Your task =
What is needed here is every line of the records that includes "homenaje".

++++ Material supplied

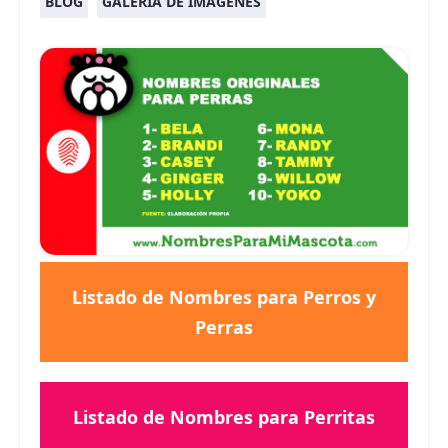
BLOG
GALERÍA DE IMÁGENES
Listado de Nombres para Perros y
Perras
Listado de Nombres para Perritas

++++++++
++++ Material supplied

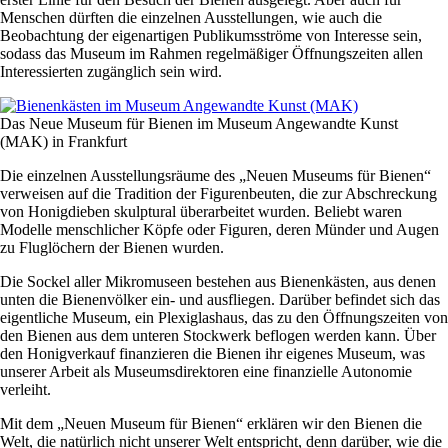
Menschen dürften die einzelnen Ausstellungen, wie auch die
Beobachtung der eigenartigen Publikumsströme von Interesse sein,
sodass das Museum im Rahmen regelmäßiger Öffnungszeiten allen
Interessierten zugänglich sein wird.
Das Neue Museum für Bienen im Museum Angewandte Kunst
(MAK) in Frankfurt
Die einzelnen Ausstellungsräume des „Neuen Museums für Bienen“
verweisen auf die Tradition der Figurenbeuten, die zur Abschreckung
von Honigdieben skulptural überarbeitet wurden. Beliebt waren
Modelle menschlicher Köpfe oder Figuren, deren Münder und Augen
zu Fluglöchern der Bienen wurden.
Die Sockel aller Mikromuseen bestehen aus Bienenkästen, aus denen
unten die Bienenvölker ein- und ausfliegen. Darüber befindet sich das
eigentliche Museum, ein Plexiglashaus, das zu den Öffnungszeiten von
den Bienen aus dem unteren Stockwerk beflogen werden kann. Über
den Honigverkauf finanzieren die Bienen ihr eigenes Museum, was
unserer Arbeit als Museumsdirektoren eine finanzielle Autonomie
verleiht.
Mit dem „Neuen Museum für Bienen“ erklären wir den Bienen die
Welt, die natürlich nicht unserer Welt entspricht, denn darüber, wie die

++++++++
++++ Material supplied

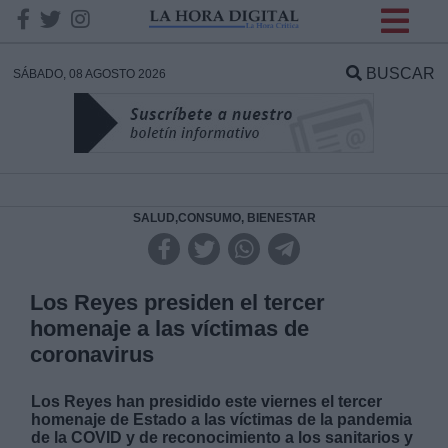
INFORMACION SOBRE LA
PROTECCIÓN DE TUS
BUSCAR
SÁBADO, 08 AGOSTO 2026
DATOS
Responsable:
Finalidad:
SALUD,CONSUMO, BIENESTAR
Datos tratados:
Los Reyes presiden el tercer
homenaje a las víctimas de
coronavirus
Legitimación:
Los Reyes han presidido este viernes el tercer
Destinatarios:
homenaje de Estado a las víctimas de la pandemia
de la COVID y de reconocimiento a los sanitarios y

++++++++

Task answer =
homenaje a las víctimas de
homenaje de Estado a las víctimas de la pandemia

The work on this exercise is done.